Yeah, that's a sound logic alright but heh, thing is there's no
OK or
Cancel there - there's only
Close (as per the screenshot above), and one has no idea whether the action they triggered has been performed or not. Usually people need a feedback of some sort in such case. If there was an
Apply button then yes, it would be intuitive. However in Linux world there's rarely such thing (button) - any change is performed instantly. I kinda got used to this kind of behavior quite quickly after leaving the Windows world, and I assume other Linux PM users would reason similarly. Since there's only a Close button one would assume every action has been performed instantly, regardless of running under Linux or Windows. Am I wrong?
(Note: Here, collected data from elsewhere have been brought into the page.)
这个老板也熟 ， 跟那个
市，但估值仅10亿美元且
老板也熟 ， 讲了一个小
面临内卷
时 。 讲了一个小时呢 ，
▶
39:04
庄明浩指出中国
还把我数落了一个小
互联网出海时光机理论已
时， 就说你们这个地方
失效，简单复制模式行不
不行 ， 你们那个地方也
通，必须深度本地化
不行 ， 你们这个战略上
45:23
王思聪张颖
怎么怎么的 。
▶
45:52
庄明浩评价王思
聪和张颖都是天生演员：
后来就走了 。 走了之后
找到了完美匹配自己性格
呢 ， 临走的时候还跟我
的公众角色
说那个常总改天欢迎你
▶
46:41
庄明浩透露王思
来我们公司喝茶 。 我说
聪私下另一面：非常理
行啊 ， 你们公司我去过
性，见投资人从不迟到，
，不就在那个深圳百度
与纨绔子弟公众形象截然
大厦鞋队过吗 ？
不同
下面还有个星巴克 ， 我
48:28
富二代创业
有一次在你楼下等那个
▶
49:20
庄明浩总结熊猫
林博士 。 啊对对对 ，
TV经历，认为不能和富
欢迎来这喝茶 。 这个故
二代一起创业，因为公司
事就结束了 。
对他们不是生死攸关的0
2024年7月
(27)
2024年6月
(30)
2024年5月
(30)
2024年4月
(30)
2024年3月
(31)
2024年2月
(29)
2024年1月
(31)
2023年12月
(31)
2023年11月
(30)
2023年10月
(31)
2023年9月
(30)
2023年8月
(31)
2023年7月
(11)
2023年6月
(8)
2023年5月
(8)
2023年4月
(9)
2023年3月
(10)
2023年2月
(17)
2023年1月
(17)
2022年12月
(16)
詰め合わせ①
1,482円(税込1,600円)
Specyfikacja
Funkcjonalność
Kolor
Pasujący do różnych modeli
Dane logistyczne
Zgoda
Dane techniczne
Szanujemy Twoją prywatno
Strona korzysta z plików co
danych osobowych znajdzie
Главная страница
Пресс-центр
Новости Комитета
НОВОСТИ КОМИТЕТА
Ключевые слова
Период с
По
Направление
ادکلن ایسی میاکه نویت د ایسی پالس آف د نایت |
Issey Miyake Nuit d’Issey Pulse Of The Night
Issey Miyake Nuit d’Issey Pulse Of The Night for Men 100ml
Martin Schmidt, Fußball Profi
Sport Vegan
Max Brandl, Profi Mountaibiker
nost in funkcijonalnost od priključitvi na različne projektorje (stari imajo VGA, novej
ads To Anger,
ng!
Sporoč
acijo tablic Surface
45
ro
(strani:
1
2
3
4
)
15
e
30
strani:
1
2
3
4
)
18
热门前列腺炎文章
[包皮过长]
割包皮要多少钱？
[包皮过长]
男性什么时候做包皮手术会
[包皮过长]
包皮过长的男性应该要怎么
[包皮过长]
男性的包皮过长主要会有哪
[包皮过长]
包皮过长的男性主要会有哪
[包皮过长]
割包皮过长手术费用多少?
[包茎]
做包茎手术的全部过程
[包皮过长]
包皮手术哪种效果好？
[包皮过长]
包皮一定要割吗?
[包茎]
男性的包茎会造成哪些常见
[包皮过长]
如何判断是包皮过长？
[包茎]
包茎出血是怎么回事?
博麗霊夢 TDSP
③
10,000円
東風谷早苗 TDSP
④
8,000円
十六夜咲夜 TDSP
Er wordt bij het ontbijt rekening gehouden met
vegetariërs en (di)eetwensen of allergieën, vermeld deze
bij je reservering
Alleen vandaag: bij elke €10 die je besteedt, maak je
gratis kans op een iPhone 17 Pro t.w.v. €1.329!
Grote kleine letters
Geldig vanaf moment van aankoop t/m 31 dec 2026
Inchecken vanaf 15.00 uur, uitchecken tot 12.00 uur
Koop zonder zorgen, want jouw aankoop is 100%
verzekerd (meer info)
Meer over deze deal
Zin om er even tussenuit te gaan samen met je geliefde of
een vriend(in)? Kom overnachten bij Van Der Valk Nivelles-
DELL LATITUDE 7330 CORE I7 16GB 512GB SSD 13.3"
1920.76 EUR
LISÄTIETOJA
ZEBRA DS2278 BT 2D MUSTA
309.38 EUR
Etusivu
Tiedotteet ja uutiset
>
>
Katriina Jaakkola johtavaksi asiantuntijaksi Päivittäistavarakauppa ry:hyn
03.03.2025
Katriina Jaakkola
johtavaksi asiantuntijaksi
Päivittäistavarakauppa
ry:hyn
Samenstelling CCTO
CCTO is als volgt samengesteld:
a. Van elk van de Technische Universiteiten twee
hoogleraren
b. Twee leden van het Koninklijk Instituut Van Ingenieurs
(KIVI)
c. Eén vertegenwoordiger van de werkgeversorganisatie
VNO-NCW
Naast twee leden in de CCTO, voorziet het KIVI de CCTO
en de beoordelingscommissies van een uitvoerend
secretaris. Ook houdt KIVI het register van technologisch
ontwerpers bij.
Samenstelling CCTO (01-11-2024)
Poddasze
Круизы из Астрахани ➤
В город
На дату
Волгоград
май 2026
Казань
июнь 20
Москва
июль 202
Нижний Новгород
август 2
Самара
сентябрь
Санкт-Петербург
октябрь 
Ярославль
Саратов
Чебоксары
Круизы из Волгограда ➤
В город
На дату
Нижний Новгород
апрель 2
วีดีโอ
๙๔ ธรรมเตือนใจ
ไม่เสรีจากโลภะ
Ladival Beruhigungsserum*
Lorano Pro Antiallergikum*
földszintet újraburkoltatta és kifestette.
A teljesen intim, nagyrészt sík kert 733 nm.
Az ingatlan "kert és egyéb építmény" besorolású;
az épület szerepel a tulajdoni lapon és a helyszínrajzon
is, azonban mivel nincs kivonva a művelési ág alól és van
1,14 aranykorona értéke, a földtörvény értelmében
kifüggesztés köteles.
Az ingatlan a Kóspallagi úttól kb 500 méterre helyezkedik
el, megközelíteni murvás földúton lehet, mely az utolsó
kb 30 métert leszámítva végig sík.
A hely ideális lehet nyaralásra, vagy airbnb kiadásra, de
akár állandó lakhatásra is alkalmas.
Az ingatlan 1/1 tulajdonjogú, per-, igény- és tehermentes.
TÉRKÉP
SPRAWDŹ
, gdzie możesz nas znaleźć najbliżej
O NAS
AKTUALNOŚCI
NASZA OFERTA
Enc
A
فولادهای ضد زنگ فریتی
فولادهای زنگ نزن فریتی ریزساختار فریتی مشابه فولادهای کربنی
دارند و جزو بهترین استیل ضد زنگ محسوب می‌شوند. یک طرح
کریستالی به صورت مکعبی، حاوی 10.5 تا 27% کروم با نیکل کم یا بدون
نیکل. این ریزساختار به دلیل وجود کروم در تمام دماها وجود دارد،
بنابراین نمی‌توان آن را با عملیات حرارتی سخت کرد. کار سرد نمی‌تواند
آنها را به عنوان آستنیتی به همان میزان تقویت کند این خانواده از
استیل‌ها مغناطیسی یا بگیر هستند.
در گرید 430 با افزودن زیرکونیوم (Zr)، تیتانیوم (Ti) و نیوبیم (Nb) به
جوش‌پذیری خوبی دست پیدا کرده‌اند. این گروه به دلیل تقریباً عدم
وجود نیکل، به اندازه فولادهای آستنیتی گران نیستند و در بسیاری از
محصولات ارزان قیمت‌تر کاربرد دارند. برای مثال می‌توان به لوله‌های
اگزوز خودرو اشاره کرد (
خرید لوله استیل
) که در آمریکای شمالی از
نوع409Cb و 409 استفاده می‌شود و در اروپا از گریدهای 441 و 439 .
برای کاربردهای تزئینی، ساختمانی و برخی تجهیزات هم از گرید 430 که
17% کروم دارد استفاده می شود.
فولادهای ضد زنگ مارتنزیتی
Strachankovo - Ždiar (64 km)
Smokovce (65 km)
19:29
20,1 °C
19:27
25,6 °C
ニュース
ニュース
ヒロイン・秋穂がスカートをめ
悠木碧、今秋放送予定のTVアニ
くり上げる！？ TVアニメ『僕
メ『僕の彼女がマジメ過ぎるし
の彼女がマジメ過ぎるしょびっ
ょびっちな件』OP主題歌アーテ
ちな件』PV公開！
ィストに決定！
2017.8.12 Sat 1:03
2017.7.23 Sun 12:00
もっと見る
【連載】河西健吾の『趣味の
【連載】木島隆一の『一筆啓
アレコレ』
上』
Anyway, just now I repeated the operation: opened deCDN Preferences dialog, hit Erase/Reset, OK on the confirmation dialog, and then Close. Old files are still there with same timestamp.
Maybe the check for commit version prevents the delete/download when it finds them as being identical. But what happens when the user really needs to clean up the old files due to file corruption or whatever other reason?